Using the phrase “Remind me” will cause the event to be added to the default reminders list – which you can specify.

Routine Uses of the Watch

  • Sending text messages – especially in the car, hands free.
  • I have a nice car which will never be able to take a CarPlay head unit. (Don’t ask, long story.) Also, I do not have a steering wheel “Siri Button” for bluetooth. I have to hold the Home Button down on the phone … wait for bluetooth to kick in, (and often that means missing the “sire-start-speaking-now” audio cue) … so my message is either missed, or siri starts dictation in mid-sentence. It’s so much easier with my watch. Also, I find that Siri translation is spot on !!! So, I send messages, via the watch – hands free!
    (“Hey siri … text Diane, I’ll be home in 35 minutes from now. Love you Sweetie.“)

  • Initiating phone calls, again, especially in the car.
  • For the same reasons outlined above, I will often initiate phone calls in the car with Siri. Sometimes I transfer to bluetooth audio over the car speakers, sometimes I stay on the watch – depends on the road noise at the time.
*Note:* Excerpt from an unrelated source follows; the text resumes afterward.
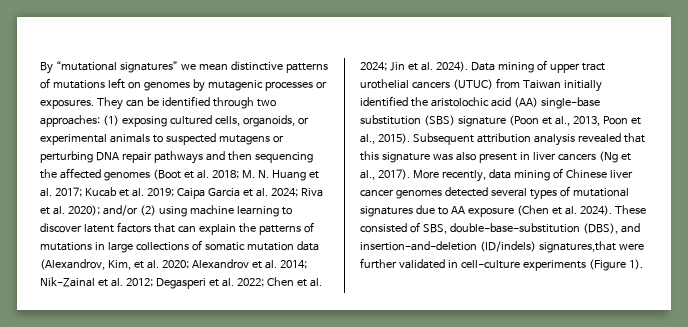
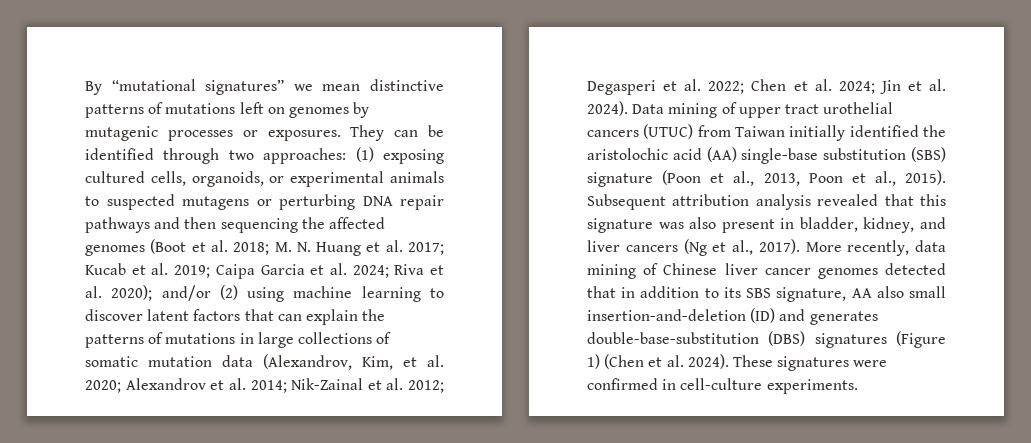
(530, 156) none -> [799,217,946,233] bladder, kidney, and
[490,186,629,200] [360,205,514,217] several types of mutational signatures due to AA exposure -> [587,286,946,302] [587,308,878,325] [587,331,946,348] [587,354,600,369] that in addition to its SBS signature, AA also small insertion-and-deletion (ID) and generates double-base-substitution (DBS) signatures (Figure 1)
[360,222,640,234] [360,241,644,253] [360,258,643,271] consisted of SBS, double-base-substitution (DBS), and insertion-and-deletion (ID/indels) signatures,that were further validated in cell-culture experiments (Figure 1). -> [777,356,888,371] [587,378,858,394] signatures were confirmed in cell-culture experiments.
  • Ability to leaving my phone on my work desk.
  • Yep – I know, that’s not really a routine use of the device. But, really, it is! With the device, I’ve gained the ability to leave my phone on my workstation when I go into a meeting, or walk to the other building to give a tour. I can still text people at work without my phone, since I have a wi-fi connection. I can still make a phone call. The bad side of this advantage, is that now I really do sometimes leave my phone behind when I go somewhere (never did that before). I’m so ready for the day that the watch can take a SIM card and I can untie the chord from the iPhone completely !

  • Adding items to lists in the Reminders app.
  • I never really used the reminders app before I received my Apple Watch. Now, it’s just too convenient to add an item to a list whenever the thought hits me. It’s the convenience that makes this a routine action for me.
    (“Hey Siri … add Pick up HDMI cable when I arrive at Walmart.“)
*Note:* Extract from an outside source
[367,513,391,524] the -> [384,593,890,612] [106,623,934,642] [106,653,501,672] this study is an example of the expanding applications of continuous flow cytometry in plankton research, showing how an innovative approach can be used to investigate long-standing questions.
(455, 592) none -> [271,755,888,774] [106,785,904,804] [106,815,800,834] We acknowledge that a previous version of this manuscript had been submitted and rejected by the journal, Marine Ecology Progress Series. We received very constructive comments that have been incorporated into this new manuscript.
  • Marking the time, obviously.
  • Notifications.

  • Positives

  • Battery life.
  • I can go two days. I also have a charging station for all my iOS devices. Not a big deal at all to slip the watch off and set it on the charging stand.

  • Interchangable bands.
  • Wi-fi Connection.
  • Waterproof
  • Scheduled for a snorkel excursion on our next vacation. Can’t wait to enjoy this feature during my time in the water.

  • Selective Notifications.
  • I will admit that it may take a while to settle on culling out those notifications that you really do not want – but, the convenience of getting notifications you are interested in – even without your phone being around – is great!

  • Watch Faces.
  • The ability to choose different faces in the display is like owning several watches. You can always switch to a different looking watch.

  • Complications, no doubt!
  • Not sure who came up with the name Complications – a bit misleading as to what they are. They’re like customized widgets from stock and 3rd party apps. They offer bits of information to appear on the watch face, with a link to open the full blown app if you tap on it.


  • Thickness of watch
  • The usable display area is small in relation to the face. Reduce the bezel so that the display extends to the borders.

  • Software Glitches

  • First week or so, the unit seemed to reboot a few times for no apparent reason.
  • I have experienced a dropped phone call when the watch was connected to wifi, and I was walking into range of bluetooth area of the phone.
  • Sometimes, the data held in a particular app on the watch was not completely updated according to that same data on the phone. Rebooting the watch seemed to trigger the sync of data. (Reminders List during List-name edits.)
  • But overall, the watch does seem to be reliable and dependable.

    Wish List

  • Complete independence from iPhone – running native apps.
  • Design a 3D rendering of an analog face. (e.g. raised bars that represent numbers, put shadows under watch hands, recess the Date to appear below the face, etc …)
  • I would love to see a WHITE BACKGROUND SCREEN (as in when the watch is off) … and when you turned it on, the colors were added to a white background screen. Now that would be awesome!